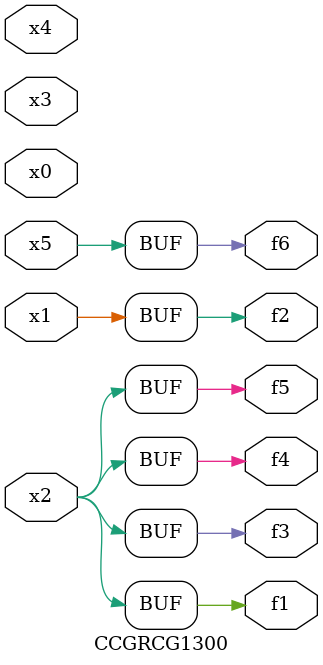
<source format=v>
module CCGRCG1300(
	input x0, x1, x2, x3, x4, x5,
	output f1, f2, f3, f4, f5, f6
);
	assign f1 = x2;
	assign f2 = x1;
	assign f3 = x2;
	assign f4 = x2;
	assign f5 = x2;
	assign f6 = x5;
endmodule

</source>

◆ ◆ ◆

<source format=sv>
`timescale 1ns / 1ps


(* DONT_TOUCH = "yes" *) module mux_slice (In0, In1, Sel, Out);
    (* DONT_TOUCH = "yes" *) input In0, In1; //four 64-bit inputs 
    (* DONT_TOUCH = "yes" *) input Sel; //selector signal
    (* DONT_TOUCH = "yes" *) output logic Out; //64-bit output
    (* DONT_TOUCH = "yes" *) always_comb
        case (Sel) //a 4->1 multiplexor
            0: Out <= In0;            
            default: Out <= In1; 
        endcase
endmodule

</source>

◆ ◆ ◆

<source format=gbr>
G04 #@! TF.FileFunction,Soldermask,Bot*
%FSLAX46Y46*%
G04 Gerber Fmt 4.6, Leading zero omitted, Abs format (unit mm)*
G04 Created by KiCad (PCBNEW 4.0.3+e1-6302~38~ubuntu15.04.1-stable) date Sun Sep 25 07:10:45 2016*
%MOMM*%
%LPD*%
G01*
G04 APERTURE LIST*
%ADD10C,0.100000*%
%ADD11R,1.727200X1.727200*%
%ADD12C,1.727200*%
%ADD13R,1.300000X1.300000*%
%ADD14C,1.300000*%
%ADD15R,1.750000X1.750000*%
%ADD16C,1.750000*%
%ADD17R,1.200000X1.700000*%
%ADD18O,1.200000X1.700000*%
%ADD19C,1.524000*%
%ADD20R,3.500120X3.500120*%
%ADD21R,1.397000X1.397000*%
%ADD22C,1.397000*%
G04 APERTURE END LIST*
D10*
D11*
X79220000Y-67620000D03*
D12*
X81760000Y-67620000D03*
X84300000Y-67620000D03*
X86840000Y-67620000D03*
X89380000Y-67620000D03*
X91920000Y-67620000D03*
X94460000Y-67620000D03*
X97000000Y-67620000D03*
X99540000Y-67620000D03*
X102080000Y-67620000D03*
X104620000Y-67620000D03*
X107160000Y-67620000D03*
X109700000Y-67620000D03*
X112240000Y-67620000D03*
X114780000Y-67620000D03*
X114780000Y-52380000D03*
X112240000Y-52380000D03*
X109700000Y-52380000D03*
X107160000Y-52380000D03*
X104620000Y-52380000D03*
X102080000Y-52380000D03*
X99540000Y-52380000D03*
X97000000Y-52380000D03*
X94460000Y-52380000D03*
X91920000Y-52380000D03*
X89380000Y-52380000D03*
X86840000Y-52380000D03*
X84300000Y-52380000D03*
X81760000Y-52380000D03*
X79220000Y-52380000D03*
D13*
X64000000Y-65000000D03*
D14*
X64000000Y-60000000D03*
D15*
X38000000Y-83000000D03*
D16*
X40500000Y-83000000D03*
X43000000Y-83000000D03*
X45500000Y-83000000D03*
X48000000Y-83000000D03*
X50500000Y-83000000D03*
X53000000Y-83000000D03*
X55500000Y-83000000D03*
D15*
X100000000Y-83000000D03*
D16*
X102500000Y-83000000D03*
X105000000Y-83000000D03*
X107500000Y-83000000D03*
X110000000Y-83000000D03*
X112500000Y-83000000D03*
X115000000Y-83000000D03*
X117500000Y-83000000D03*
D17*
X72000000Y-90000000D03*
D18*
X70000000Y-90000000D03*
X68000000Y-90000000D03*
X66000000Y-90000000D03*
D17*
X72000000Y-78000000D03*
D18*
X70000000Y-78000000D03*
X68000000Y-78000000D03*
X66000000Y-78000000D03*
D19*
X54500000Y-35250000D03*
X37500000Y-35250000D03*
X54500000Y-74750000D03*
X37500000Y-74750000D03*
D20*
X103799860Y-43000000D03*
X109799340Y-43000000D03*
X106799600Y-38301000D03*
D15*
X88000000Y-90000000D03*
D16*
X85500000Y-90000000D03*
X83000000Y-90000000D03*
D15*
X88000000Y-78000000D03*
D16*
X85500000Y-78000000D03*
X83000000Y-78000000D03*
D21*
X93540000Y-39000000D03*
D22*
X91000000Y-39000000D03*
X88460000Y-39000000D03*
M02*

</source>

◆ ◆ ◆

» **Instruction**:
The listing above holds a line with "X115000000Y-83000000D03*" and a line with "X85500000Y-78000000D03*". Print the stretch from the first through the second, exactly and alone.

» **Your response**:
X115000000Y-83000000D03*
X117500000Y-83000000D03*
D17*
X72000000Y-90000000D03*
D18*
X70000000Y-90000000D03*
X68000000Y-90000000D03*
X66000000Y-90000000D03*
D17*
X72000000Y-78000000D03*
D18*
X70000000Y-78000000D03*
X68000000Y-78000000D03*
X66000000Y-78000000D03*
D19*
X54500000Y-35250000D03*
X37500000Y-35250000D03*
X54500000Y-74750000D03*
X37500000Y-74750000D03*
D20*
X103799860Y-43000000D03*
X109799340Y-43000000D03*
X106799600Y-38301000D03*
D15*
X88000000Y-90000000D03*
D16*
X85500000Y-90000000D03*
X83000000Y-90000000D03*
D15*
X88000000Y-78000000D03*
D16*
X85500000Y-78000000D03*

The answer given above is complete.